Even more, I’ve gone beyond my grandparents’ time to learn about those who came before them. Through the hundred of pictures I’ve scanned and the stories my grandmother has written, I’ve learned about my great-grandparents, great- great-grandparents and beyond. Through my grandparents’ records, I was able to put 320 people on our family tree. Joining ancestry.com got me to over 1,000. I learned that my great- great- great-grandfather immigrated from Ireland and was a member of the Stone Masons. I learned that I come from two lines of knights of England (Strickland and Ketchum/Knyvett). I learned that the first couple to get married in America who came in the Mayflower, John Alden and Priscilla Mulline, are my 10th great grandparents. I learned that Benjamin Rush who was a doctor and signed the declaration of independence is my 5th great grand uncle. I’ve learned that I’m mostly English with some Norweigan, Irish, Scottish, Swedish, and German in my blood and now know when most of those ancestors came to America.
I’ve also found relics of the past. I’ve found bibles from the 1800s with the names, births, and deaths of my ancestors recorded, wedding shoes that were my great- great-grandmother’s, a dresser scarf that was hand stitched by my great- great- grandmother, war pins from the Civil War and World War II, crystal lamp bases of my great-grandmother’s, and the plates my great-grandparents received as wedding gifts. Seeing these things, touching these things, is like reaching out and touching my ancestors.
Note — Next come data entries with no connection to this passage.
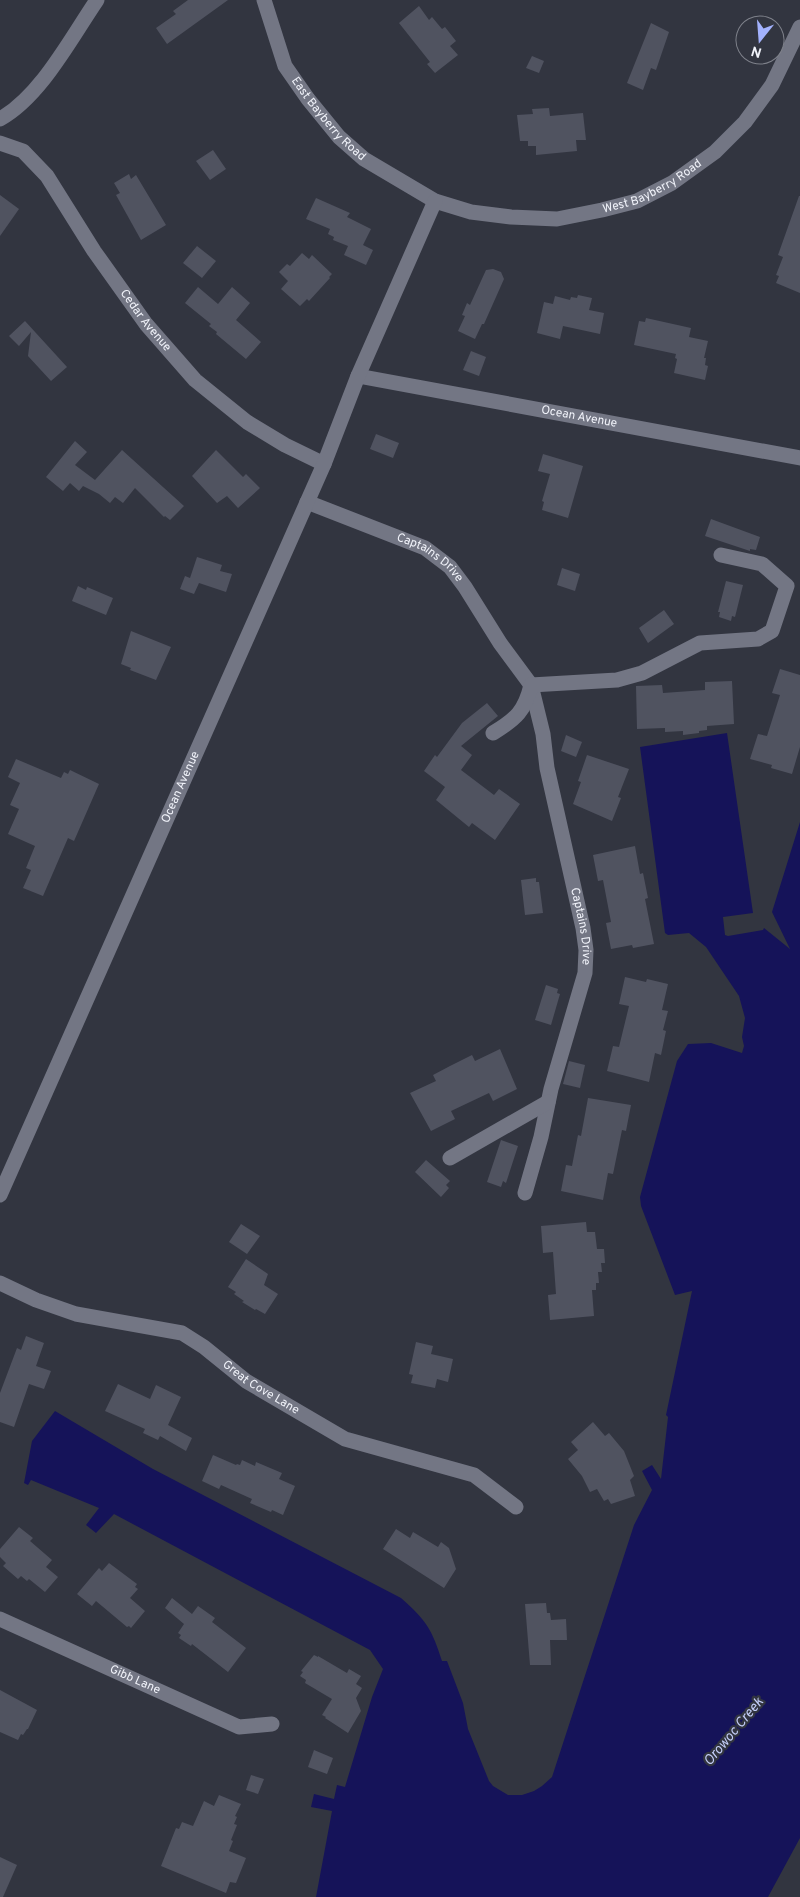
<svg xmlns="http://www.w3.org/2000/svg" width="800" height="1897" font-family="Overpass,sans-serif">
<style>
.water{fill:#151359}
.building{fill:#505360}
.lines{fill:none;stroke-linecap:round;stroke-linejoin:round}
.minor{stroke:#737684;stroke-width:15}
.labels{text-anchor:middle;dominant-baseline:central;stroke-width:4.5;stroke-linejoin:round;paint-order:stroke}
.street-label{font-size:12px;fill:#f1f3fa;stroke:#323540}
.water-label{font-size:14px;font-style:italic;fill:#c3cdf7;stroke:#323540}
</style>
<rect width="100%" height="100%" fill="#323540"/>
<path class="water" d="M727,733L753,913L723,917L725,935L728,936L763,930L764,928L790,949L772,912L800,822V1838L768,1897H316L332,1811L311,1807L314,1794L334,1799L337,1785L345,1787L372,1697L383,1669L370,1650L114,1514L96,1533L86,1525L99,1508L31,1480L28,1485L24,1483L32,1441L55,1411L153,1469L401,1598C426,1620 432,1629 442,1661H447L463,1703L468,1729L489,1781L493,1786L508,1795H522L534,1791L542,1786L552,1777L634,1525L652,1490L642,1471L652,1465L661,1479L668,1417L666,1415L692,1291L675,1295L641,1206L640,1197L677,1061L688,1044L711,1043L742,1053L744,1046L742,1037L745,1018L739,996L706,947L689,933L668,935L665,933L640,747Z"/>
<g class="building">
<polygon points="188,0 228,0 167,44 156,28 176,14 173,11"/>
<polygon points="419,6 429,20 432,17 442,29 445,27 456,41 450,46 458,55 435,73 427,64 430,62 399,23"/>
<polygon points="651,23 669,32 656,70 651,68 643,90 627,83"/>
<polygon points="532,56 544,61 539,73 526,68"/>
<polygon points="549,108 550,116 583,113 586,140 576,140 577,151 536,155 536,146 528,146 528,141 520,141 517,115 533,114 532,109"/>
<polygon points="213,150 226,169 210,180 196,161"/>
<polygon points="129,174 131,179 136,175 166,225 141,240 116,195 120,193 114,183"/>
<polygon points="0,195 19,209 0,236"/>
<polygon points="799,196 800,196 800,293 776,283 779,276 776,275 783,257 778,255"/>
<polygon points="316,198 350,213 347,217 371,229 363,245 373,250 366,265 344,255 348,246 333,240 334,237 328,234 330,229 306,219"/>
<polygon points="197,246 216,261 202,278 183,263"/>
<polygon points="302,253 309,259 312,255 332,274 329,277 330,278 309,301 307,299 300,306 281,289 288,281 279,272 287,264 290,266"/>
<polygon points="493,269 501,272 504,279 484,324 482,324 475,339 458,331 465,316 462,315 467,303 470,305 486,270"/>
<polygon points="198,287 218,304 232,287 250,303 236,320 261,342 246,359 216,334 217,332 209,326 211,324 185,303"/>
<polygon points="578,295 592,298 589,310 604,313 600,334 563,326 560,339 537,333 544,302 553,304 555,296 570,300 571,297 577,298"/>
<polygon points="646,318 691,328 689,337 708,341 704,358 706,358 705,365 708,366 705,380 674,373 677,359 675,358 676,354 634,345 639,321 645,322"/>
<polygon points="25,321 67,367 51,381 28,356 31,332 19,346 9,336"/>
<polygon points="471,351 486,357 479,376 463,370"/>
<polygon points="376,434 399,443 393,458 370,449"/>
<polygon points="75,441 87,452 75,465 95,480 122,450 184,506 170,520 165,516 164,517 135,488 123,503 115,497 110,503 99,494 83,486 79,491 70,483 63,491 46,477"/>
<polygon points="216,450 243,477 246,474 260,488 238,508 227,496 217,503 192,476"/>
<polygon points="543,454 583,466 568,518 542,510 544,502 542,501 550,474 538,471"/>
<polygon points="711,519 760,537 756,550 750,549 750,551 705,536"/>
<polygon points="197,557 222,565 220,571 232,574 226,592 199,583 194,594 180,589 185,576 190,578"/>
<polygon points="562,568 580,574 575,591 557,585"/>
<polygon points="726,581 743,585 735,617 732,616 731,621 719,617 720,612 718,612"/>
<polygon points="78,586 86,590 87,587 113,598 106,615 72,601"/>
<polygon points="664,610 674,624 648,643 639,628"/>
<polygon points="131,631 171,647 156,680 130,670 131,668 121,664"/>
<polygon points="780,669 800,675 800,747 792,774 771,768 772,765 750,759 758,734 767,736 780,695 772,693"/>
<polygon points="732,681 734,724 707,726 707,730 699,731 699,733 683,735 683,731 665,732 665,728 637,729 636,686 662,685 663,693 705,690 705,682"/>
<polygon points="487,703 498,716 461,746 472,755 461,770 494,795 499,789 520,804 495,840 472,823 469,827 436,800 445,787 424,771 435,755 437,757 462,723"/>
<polygon points="566,735 582,742 576,757 561,751"/>
<polygon points="587,755 629,769 618,797 621,798 612,821 573,804 581,782 578,781"/>
<polygon points="16,759 61,778 64,772 68,774 70,770 99,784 74,841 68,838 43,896 23,888 31,870 26,868 35,846 8,834 19,809 10,805 20,783 8,777"/>
<polygon points="635,846 640,874 643,873 648,898 645,899 654,944 633,948 632,945 611,949 606,923 611,922 603,880 598,881 593,855"/>
<polygon points="536,878 536,882 539,882 543,913 525,915 521,880"/>
<polygon points="625,977 646,982 647,979 668,984 662,1010 668,1011 663,1030 666,1031 661,1055 655,1053 649,1082 607,1071 613,1046 619,1047 629,1006 619,1004"/>
<polygon points="546,985 558,989 557,993 560,994 551,1025 535,1020"/>
<polygon points="500,1049 517,1089 493,1101 489,1093 451,1111 455,1119 431,1131 410,1093 436,1081 433,1075 450,1066 472,1055 475,1061"/>
<polygon points="569,1061 585,1065 580,1088 563,1084"/>
<polygon points="588,1098 631,1105 626,1131 622,1130 613,1174 608,1173 603,1200 561,1191 566,1165 572,1166 578,1135 581,1136"/>
<polygon points="501,1140 518,1146 506,1183 503,1181 501,1187 487,1182"/>
<polygon points="426,1160 450,1181 446,1185 449,1188 441,1197 415,1172"/>
<polygon points="586,1222 587,1232 595,1232 597,1249 604,1249 605,1263 601,1263 602,1272 598,1272 599,1283 596,1283 596,1290 592,1290 594,1316 550,1320 548,1295 556,1294 553,1252 543,1253 541,1226"/>
<polygon points="241,1224 260,1236 247,1254 229,1242"/>
<polygon points="246,1259 268,1274 264,1285 278,1294 265,1314 256,1309 255,1310 242,1302 244,1301 234,1294 236,1292 228,1287"/>
<polygon points="26,1336 44,1343 36,1366 51,1371 44,1389 29,1384 14,1427 0,1422 0,1393 17,1348 21,1350"/>
<polygon points="416,1342 433,1346 431,1354 453,1359 448,1382 437,1379 435,1388 411,1383 413,1375 409,1374"/>
<polygon points="118,1384 150,1399 156,1385 181,1397 168,1425 192,1438 186,1451 160,1436 158,1440 143,1433 145,1429 105,1411"/>
<polygon points="593,1422 605,1436 609,1433 624,1451 634,1476 630,1480 635,1496 611,1504 608,1499 604,1501 597,1489 590,1492 582,1476 568,1459 578,1450 571,1442"/>
<polygon points="213,1455 236,1465 237,1464 240,1465 242,1460 255,1466 256,1462 282,1473 279,1479 295,1486 283,1515 272,1510 271,1512 250,1503 252,1499 221,1485 219,1489 202,1481"/>
<polygon points="19,1527 33,1538 30,1541 52,1560 46,1567 58,1577 45,1592 29,1579 27,1581 21,1576 18,1579 3,1566 6,1563 0,1557 0,1549"/>
<polygon points="396,1529 410,1538 413,1532 438,1547 441,1542 449,1548 456,1569 444,1588 383,1549"/>
<polygon points="109,1563 137,1584 135,1587 138,1589 130,1598 145,1611 131,1628 129,1626 127,1627 96,1601 92,1606 77,1594 99,1568 102,1571"/>
<polygon points="172,1598 192,1614 198,1606 215,1618 212,1622 246,1648 228,1672 192,1644 191,1646 179,1638 181,1635 178,1633 184,1624 165,1608"/>
<polygon points="546,1603 547,1613 550,1613 551,1620 566,1619 567,1640 550,1640 551,1665 530,1665 525,1604"/>
<polygon points="314,1655 318,1657 318,1656 347,1673 349,1669 361,1676 356,1684 362,1688 356,1698 361,1711 348,1733 325,1718 326,1717 322,1715 332,1699 305,1683 306,1680 300,1676 303,1672 301,1671"/>
<polygon points="0,1690 37,1710 28,1729 27,1729 23,1735 21,1734 18,1740 0,1732"/>
<polygon points="314,1750 333,1758 327,1774 308,1767"/>
<polygon points="251,1775 264,1779 258,1794 246,1790"/>
<polygon points="219,1795 241,1804 235,1816 237,1817 234,1824 237,1825 231,1840 233,1841 229,1851 246,1858 236,1883 230,1882 226,1893 161,1866 176,1828 179,1829 182,1822 193,1826 204,1801 214,1806"/>
<polygon points="0,1857 17,1865 3,1897 0,1897"/>
</g>
<g class="lines">
<g class="minor">
<path id="s1" d="M264,0L285,66L308,99L339,137L364,159L435,201L471,212L511,217L557,219L602,210L637,201L672,183L715,152L745,122L772,85L800,27"/>
<path d="M0,119C41,96 71,38 97,0"/>
<path id="s2" d="M0,143L23,151L47,176L94,251L146,324L195,380L247,422L285,445L324,464"/>
<path id="s3" d="M358,376L800,458"/>
<path id="s4" d="M307,502L425,548L450,567L465,587L500,643L531,685L543,734L547,768L583,928L586,950L585,973L551,1089L541,1137L525,1193"/>
<path d="M493,733C516,719 525,711 531,685L617,680L642,673L700,643L758,639L772,631L787,586L762,564L721,555"/>
<polyline points="450,1158 548,1102"/>
<path id="s5" d="M0,1195L324,464L358,376L435,201"/>
<path id="s6" d="M0,1283L36,1300L76,1314L182,1333L204,1347L246,1381L345,1439L474,1475L516,1507"/>
<path id="s7" d="M0,1619L239,1727L272,1724"/>
</g>
</g>
<g class="labels">
<g class="street-label">
<text stroke="none"><textPath href="#s1" startOffset="138">East Bayberry Road</textPath></text>
<text stroke="none"><textPath href="#s1" startOffset="500">West Bayberry Road</textPath></text>
<text stroke="none"><textPath href="#s2" startOffset="234">Cedar Avenue</textPath></text>
<text stroke="none"><textPath href="#s3" startOffset="225">Ocean Avenue</textPath></text>
<text stroke="none"><textPath href="#s4" startOffset="136">Captains Drive</textPath></text>
<text stroke="none"><textPath href="#s5" startOffset="446">Ocean Avenue</textPath></text>
<text stroke="none"><textPath href="#s4" startOffset="548">Captains Drive</textPath></text>
<text stroke="none"><textPath href="#s6" startOffset="286">Great Cove Lane</textPath></text>
<text stroke="none"><textPath href="#s7" startOffset="148">Gibb Lane</textPath></text>
</g>
<g class="water-label">
<text transform="translate(734 1732) rotate(-50)">Orowoc Creek</text>
</g>
</g>
<g transform="translate(760 40) rotate(197)"><circle r="24" fill="#323540" stroke="#7e818a"/>
<path d="M0-4L9 19L0 12L-9 19Z" fill="#a3b2fd"/>
<text y="-8" font-size="14" font-weight="bold" text-anchor="middle" fill="#f1f3fa">N</text>
</g>
</svg>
I’m holding something that they once held, something that was once new and special to them, and it has been passed on so that I have the fortune to have it too.
It is amazing how much history you can find in a single house.
So how does this relate to my goals for the summer?
Is it crazy? Well, I have been able to obsess over this project for the past month, so it lets me get crazy about it.
Is it something totally out of the ordinary for me? Well, I’m absolutely terrified of spiders and even more about house centipedes and I hate dirty basements, which is just what I’ve had to clean out this summer. My mother says that if we’re supposed to do something every day that scares us that she and I are good for many years.
Does it put me more in touch with humanity? I’ve learned who my ancestors are. I’ve touched things they’ve touched. I’ve learned where I come from, what role my family has played in society. I’ve learned more about how I fit in this world. Yes, I’d say I’m more in touch with humanity.
It’s not always pretty, it’s a lot of work, but I’m enjoying every minute of it, and as I’ve said, I cannot imagine a better summer. My search for a way to spend my summer was not at all a loss nonetheless, for the day I interviewed with Starbucks, I had to stop by my grandparents’ house to get their car to drive to the interview. That was the last time I saw my grandmother in a coherent state before I saw her on her last day with us. Clearly failures can be blessings in disguise. Being able to clear out her house and learn about he family is helping give me closure to say goodbye to my grandma and goodbye to the house where she and my grandfather lived. It’s saying goodbye to the life I know and it’s preparing me to move 8 hours away from home, to live completely by myself in a new state. It’s preparing me to truly live on my own.
I challenge you to think of how you would spend your last summer.